How is October already almost over? This month flew by! While everyone seems to be heavily in the Halloween spirit by now (or for some, the spirit started Labor Day weekend), Brian and I are a bit behind. We have no pumpkins, decorations, or costumes, due in part to our recent vacation.
We do have candy, which is, arguably, all that really matters for this holiday (at least for the kids).
If you can still see through all the orange and black and witches and ghosts, there are several other celebrations going on in October besides Halloween. So today we're focusing on the fact that October is National Cookie Month!
Seriously! Google it.
In honor of this sweet celebration, whip up a batch of these incredible chocolate chip cookies for you, your family, your friends. These are life changing, too; it was the first time in my history of baking cookies that they all came out perfectly soft, chewy, cakey, and melty.

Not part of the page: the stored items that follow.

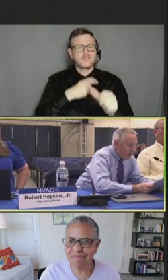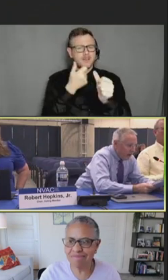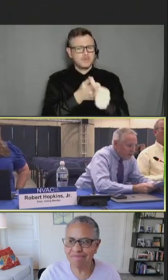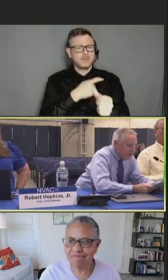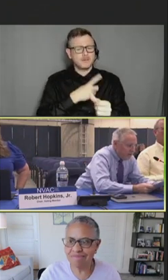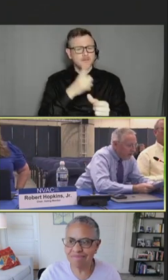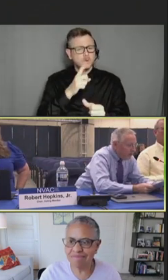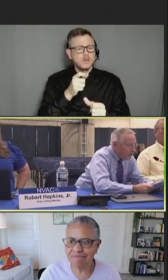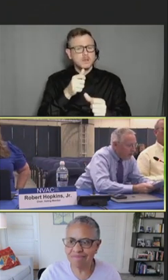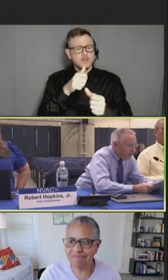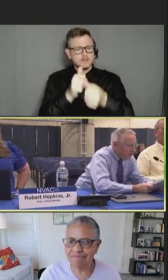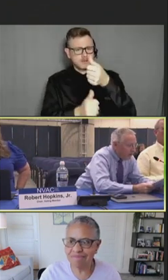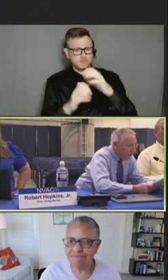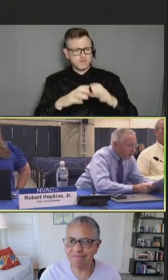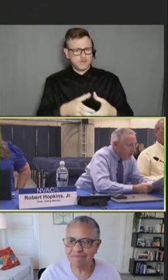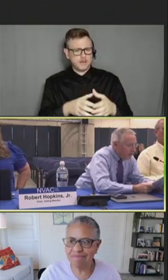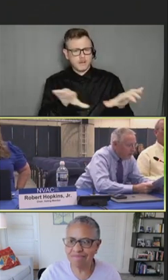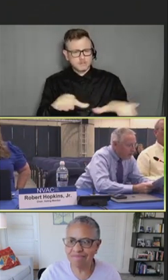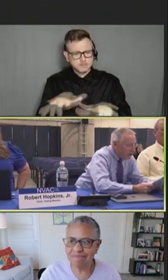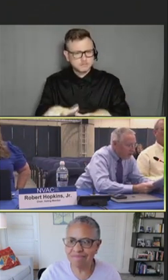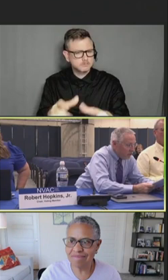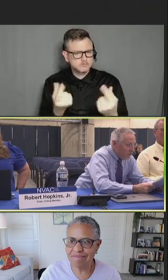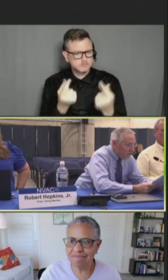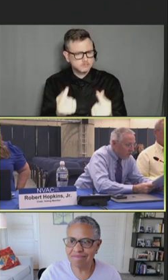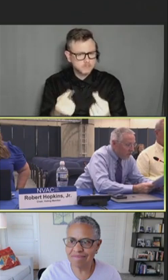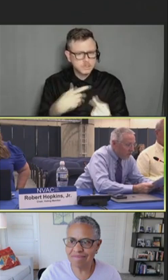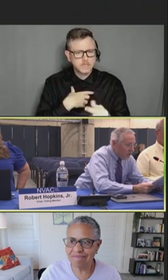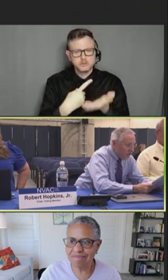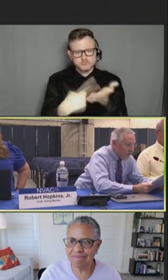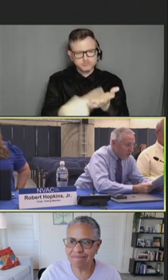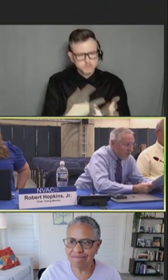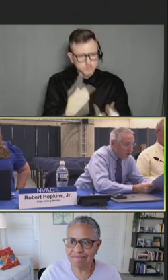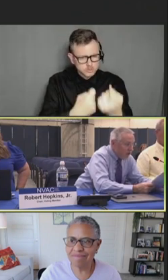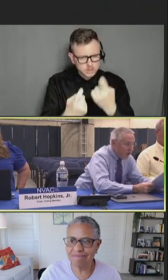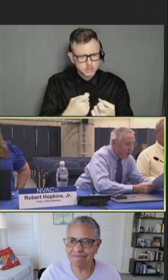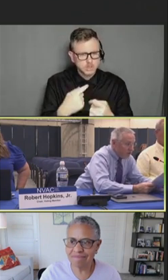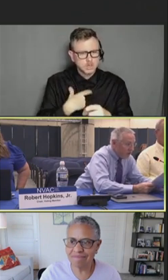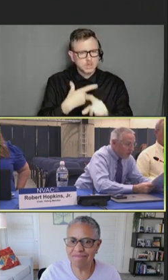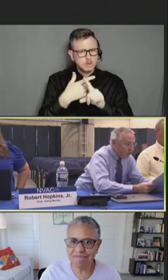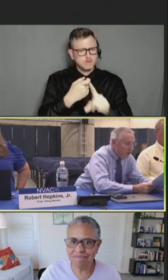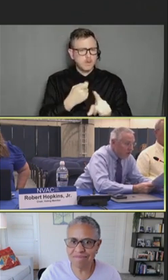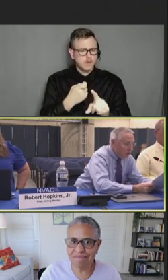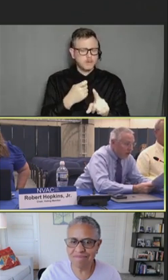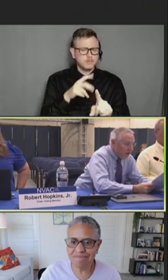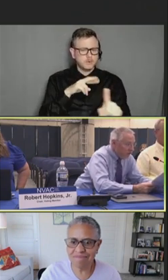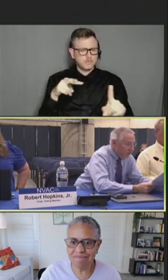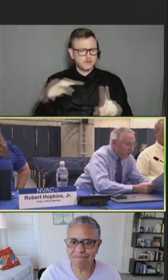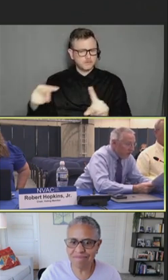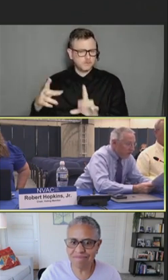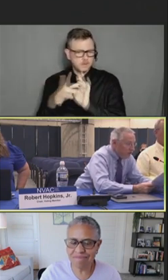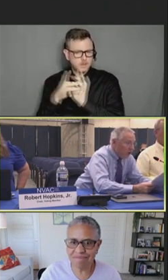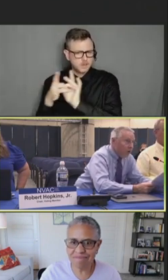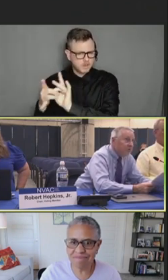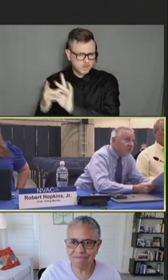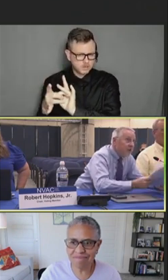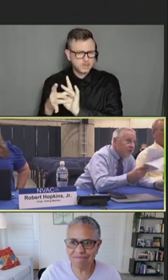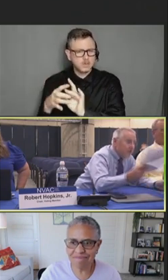activities and some discussion questions to hear from the committee on aspects related to fulfilling the charge.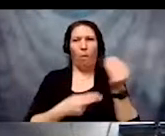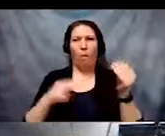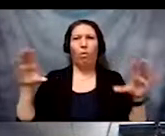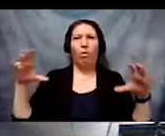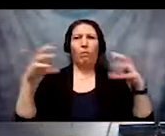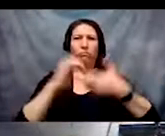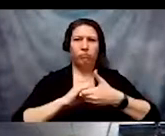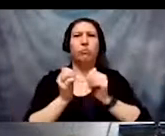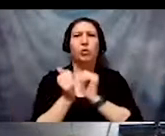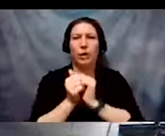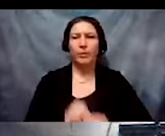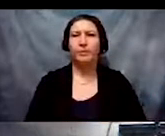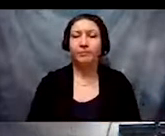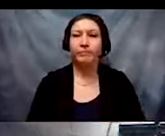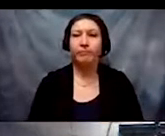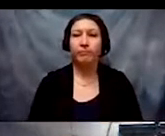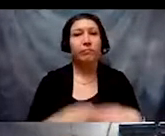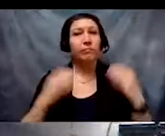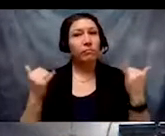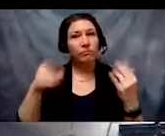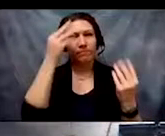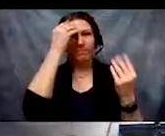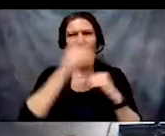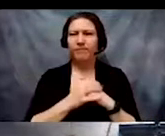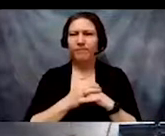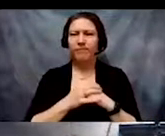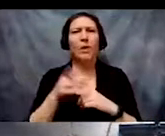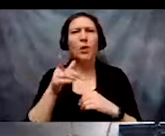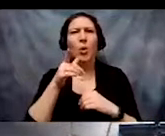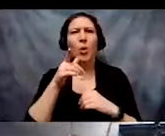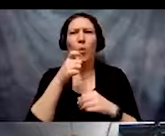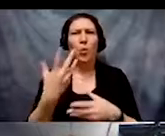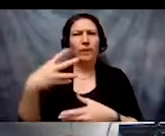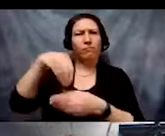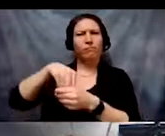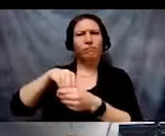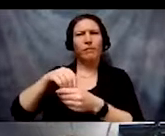ask today are 1) Who is included and favored according to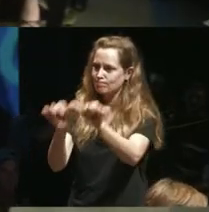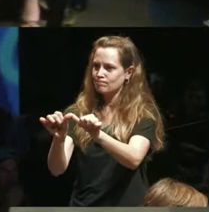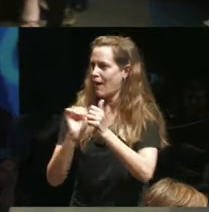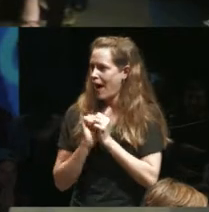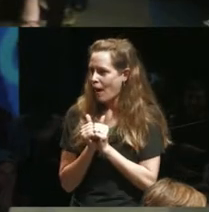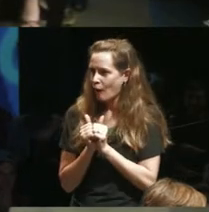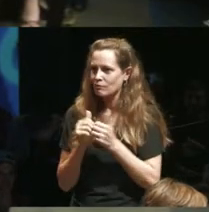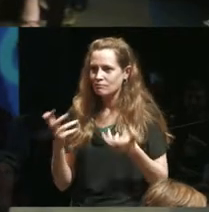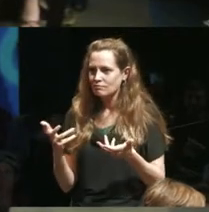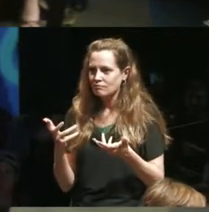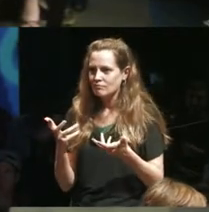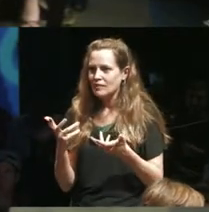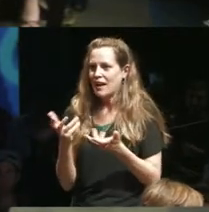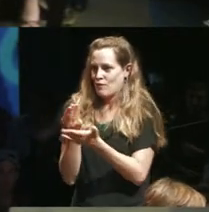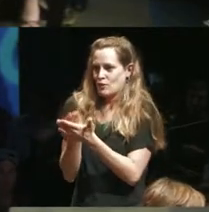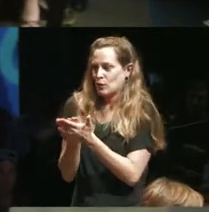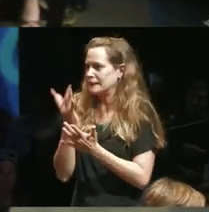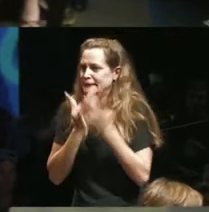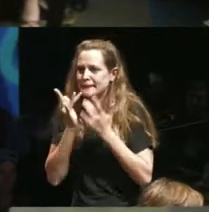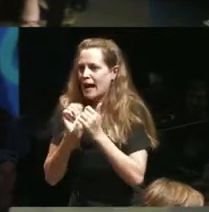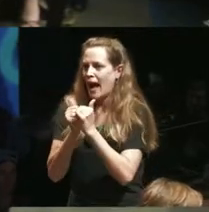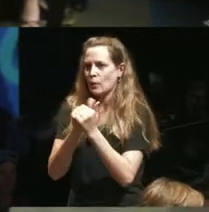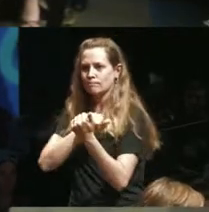do we address the scarcity of resources and how do we make sure that we get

Dotting the dough balls with a few chips before they bake makes them turn out very pretty. If you're into having good-looking cookies...
The key is leaving the dough in the refrigerator for at least 24 hours. In doing our research on why this recipe was better than the classic Nestle cookie recipe, we found the instruction to chill the dough for one or two days at a time was somehow lost in translation.
But now, the secret has resurfaced. So - chill the dough!
For at least 24 hours.
Did I mention to chill the dough?
PS - Cup of Jo thinks they're the best, too.
The Best Ever Chocolate Chip Cookies
adapted from The New York Times
- 2 cups minus 2 tablespoons cake flour
- 1 ⅔ cups bread flour
- 1 ¼ teaspoons baking soda
- 1 ½ teaspoons baking powder
- 1 ½ teaspoons coarse salt
- 2 ½ sticks (1 ¼ cups) unsalted butter
- 1 ¼ cups light brown sugar
- 1 cup plus 2 tablespoons granulated sugar
- 2 large eggs
- 2 teaspoons natural vanilla extract
- 1 cups bittersweet or dark chocolate chips or disks, at least 60 percent cacao content
- 1 ½ cups semisweet chocolate chips
- Sea salt
1. Sift flours, baking soda, baking powder and salt into a bowl. Set aside.
2. Using a mixer fitted with paddle attachment (KitchenAid), cream butter and sugars together until very light, about 5 minutes. Add eggs, one at a time, mixing well after each addition. Stir in the vanilla. Reduce speed to low, add dry ingredients and mix until just combined, 5 to 10 seconds. Drop chocolate pieces in and incorporate them without breaking them. Press plastic wrap against dough and refrigerate for 24 to 36 hours. Dough may be used in batches, and can be refrigerated for up to 72 hours.
3. When ready to bake, preheat oven to 350 degrees. Line a baking sheet with parchment paper or a nonstick baking mat. Set aside.
4. Scoop 3 ½ ounce mounds of dough (the size of generous golf balls) onto baking sheet, making sure to turn horizontally any chocolate pieces that are poking up; it will make for a more attractive cookie. Sprinkle lightly with sea salt and bake until golden brown but still soft, 15 to 20 minutes, depending on your oven. Transfer sheet to a wire rack for 10 minutes, then slip cookies onto another rack to cool a bit more. Repeat with remaining dough, or reserve dough, refrigerated, for baking remaining batches the next day.
5. Eat warm, with a big napkin, and a tall glass of milk.